• WORK INSTRUCTION
Report the lines of the data below that contain the string "down".

• PROVIDED RECORDS
----
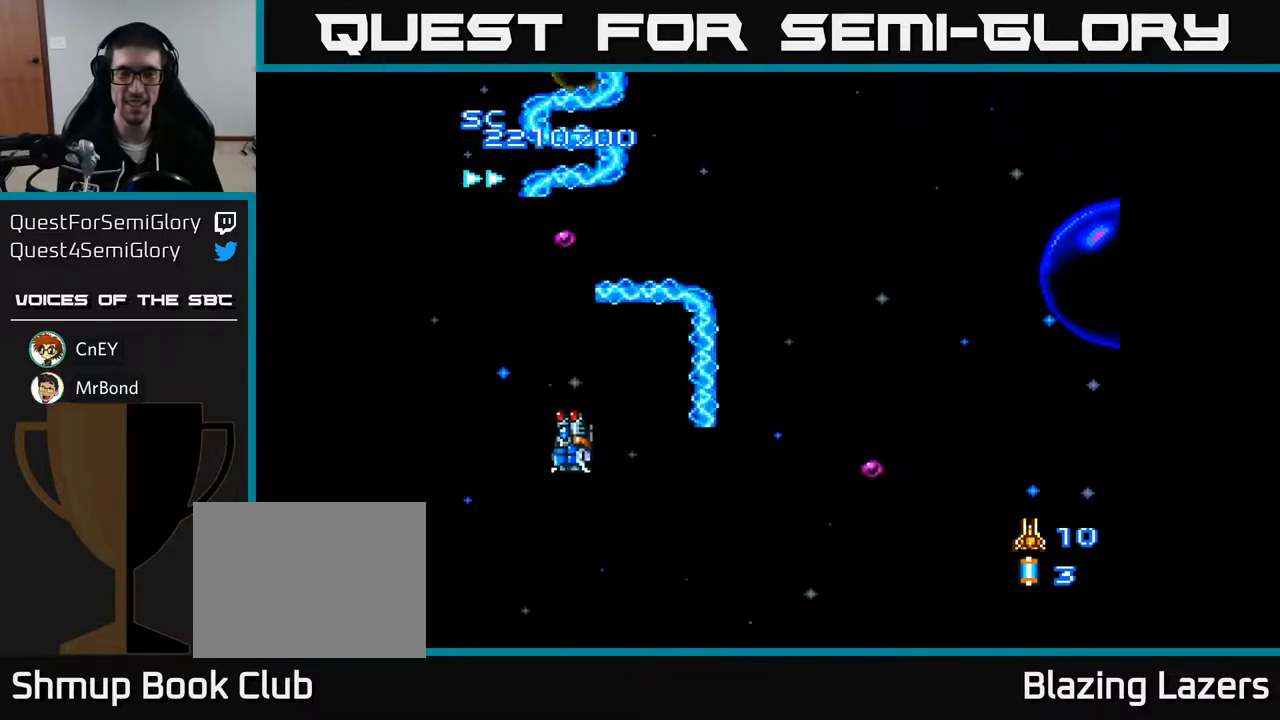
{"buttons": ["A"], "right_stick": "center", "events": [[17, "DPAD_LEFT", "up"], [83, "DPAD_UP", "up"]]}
----
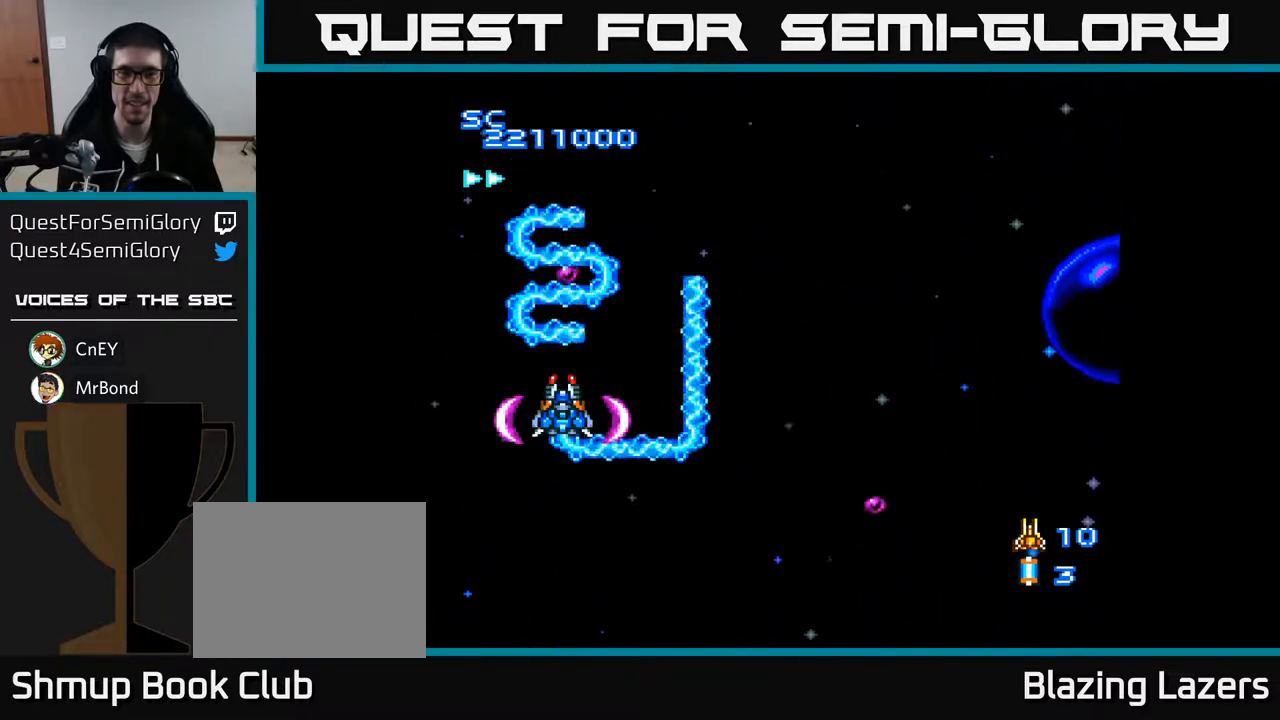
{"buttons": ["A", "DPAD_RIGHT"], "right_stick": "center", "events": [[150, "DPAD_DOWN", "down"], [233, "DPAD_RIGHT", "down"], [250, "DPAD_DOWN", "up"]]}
----
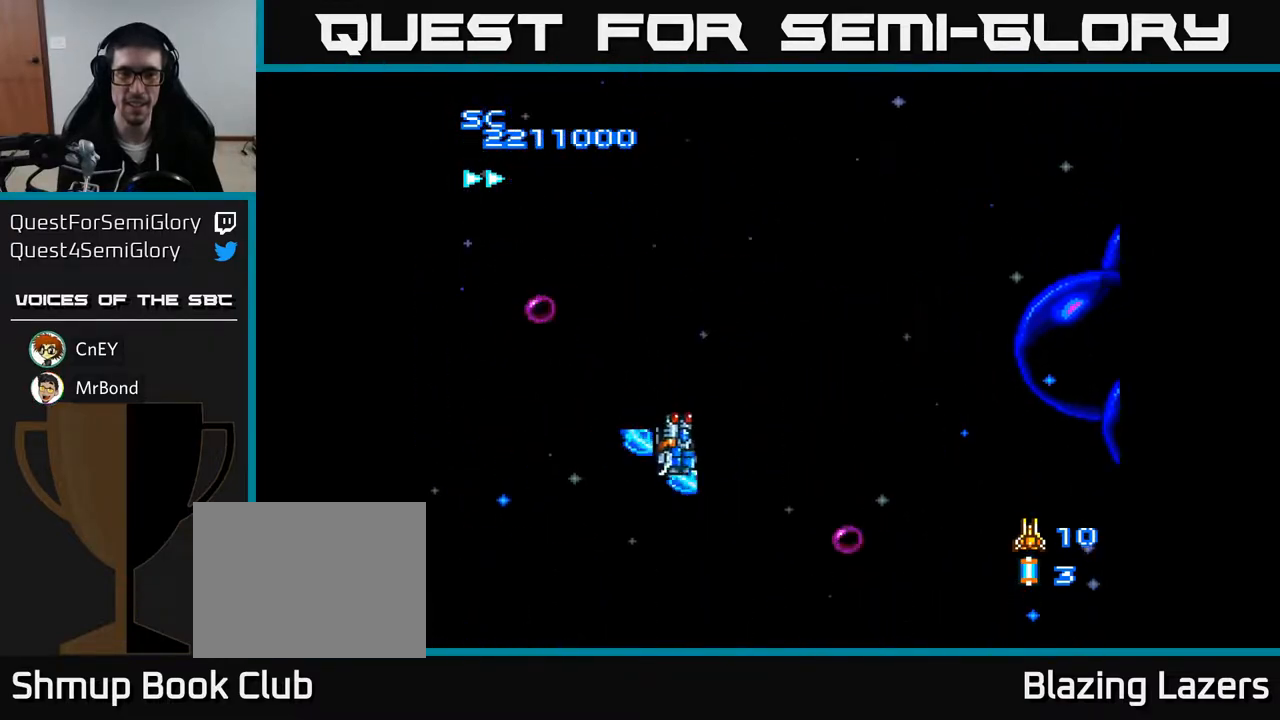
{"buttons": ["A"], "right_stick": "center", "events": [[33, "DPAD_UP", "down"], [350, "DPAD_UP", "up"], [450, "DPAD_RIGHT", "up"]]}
----
• RESULT FOR THIS EXERCISE
{"buttons": ["A", "DPAD_RIGHT"], "right_stick": "center", "events": [[150, "DPAD_DOWN", "down"], [233, "DPAD_RIGHT", "down"], [250, "DPAD_DOWN", "up"]]}
{"buttons": ["A"], "right_stick": "center", "events": [[33, "DPAD_UP", "down"], [350, "DPAD_UP", "up"], [450, "DPAD_RIGHT", "up"]]}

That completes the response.